• **Directions for this task**
In the listing below, identify each line with the word "input" and return those lines.

• **Data for review**
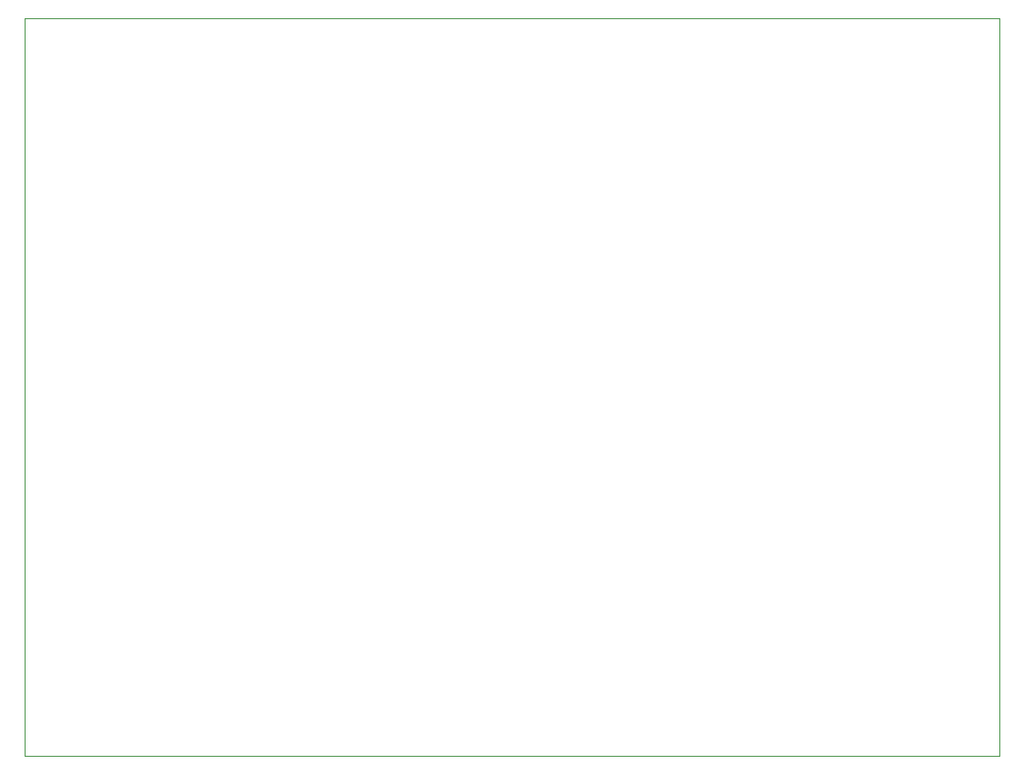
<source format=gbr>
%TF.GenerationSoftware,KiCad,Pcbnew,8.0.0*%
%TF.CreationDate,2024-04-01T19:54:57-03:00*%
%TF.ProjectId,circuito,63697263-7569-4746-9f2e-6b696361645f,rev?*%
%TF.SameCoordinates,Original*%
%TF.FileFunction,Profile,NP*%
%FSLAX46Y46*%
G04 Gerber Fmt 4.6, Leading zero omitted, Abs format (unit mm)*
G04 Created by KiCad (PCBNEW 8.0.0) date 2024-04-01 19:54:57*
%MOMM*%
%LPD*%
G01*
G04 APERTURE LIST*
%TA.AperFunction,Profile*%
%ADD10C,0.050000*%
%TD*%
G04 APERTURE END LIST*
D10*
X90500000Y-35500000D02*
X181000000Y-35500000D01*
X181000000Y-104000000D01*
X90500000Y-104000000D01*
X90500000Y-35500000D01*
M02*

</source>
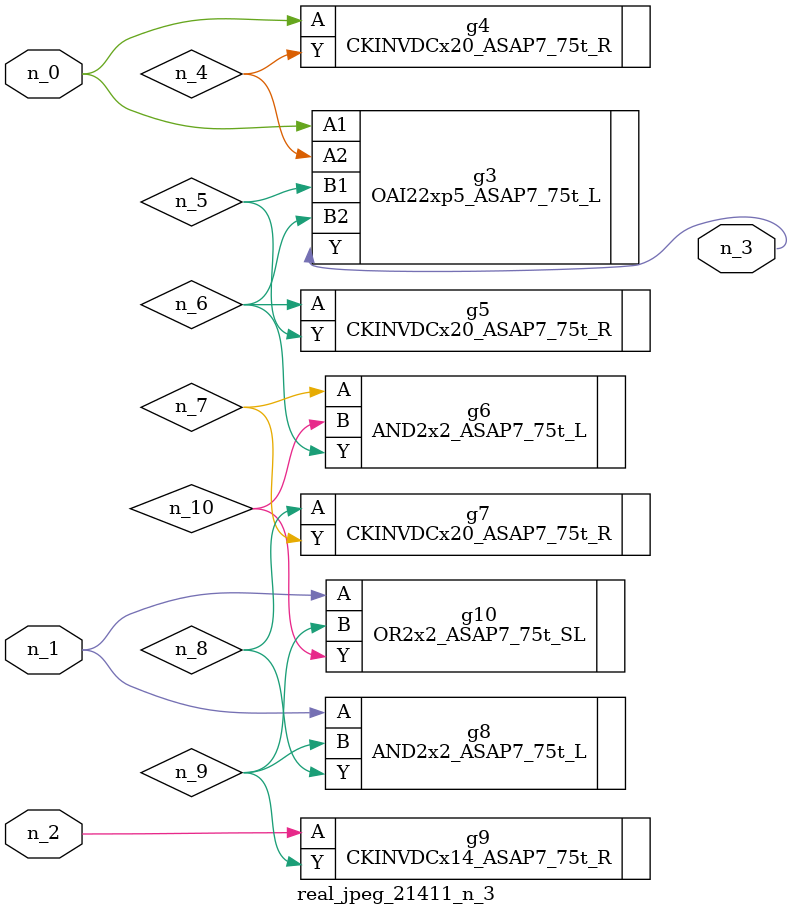
<source format=v>
module real_jpeg_21411_n_3 (n_1, n_0, n_2, n_3);

input n_1;
input n_0;
input n_2;

output n_3;

wire n_5;
wire n_4;
wire n_8;
wire n_6;
wire n_7;
wire n_10;
wire n_9;

OAI22xp5_ASAP7_75t_L g3 ( 
.A1(n_0),
.A2(n_4),
.B1(n_5),
.B2(n_6),
.Y(n_3)
);

CKINVDCx20_ASAP7_75t_R g4 ( 
.A(n_0),
.Y(n_4)
);

AND2x2_ASAP7_75t_L g8 ( 
.A(n_1),
.B(n_9),
.Y(n_8)
);

OR2x2_ASAP7_75t_SL g10 ( 
.A(n_1),
.B(n_9),
.Y(n_10)
);

CKINVDCx14_ASAP7_75t_R g9 ( 
.A(n_2),
.Y(n_9)
);

CKINVDCx20_ASAP7_75t_R g5 ( 
.A(n_6),
.Y(n_5)
);

AND2x2_ASAP7_75t_L g6 ( 
.A(n_7),
.B(n_10),
.Y(n_6)
);

CKINVDCx20_ASAP7_75t_R g7 ( 
.A(n_8),
.Y(n_7)
);


endmodule
</source>
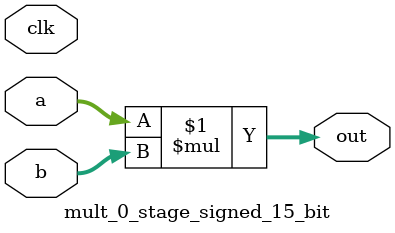
<source format=sv>
(* use_dsp = "yes" *) module mult_0_stage_signed_15_bit(
	input signed [14:0] a,
	input signed [14:0] b,
	output [14:0] out,
	input clk);

	assign out = a * b;
endmodule

</source>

• **Answer space**
input n_1;
input n_0;
input n_2;
	input signed [14:0] a,
	input signed [14:0] b,
	input clk);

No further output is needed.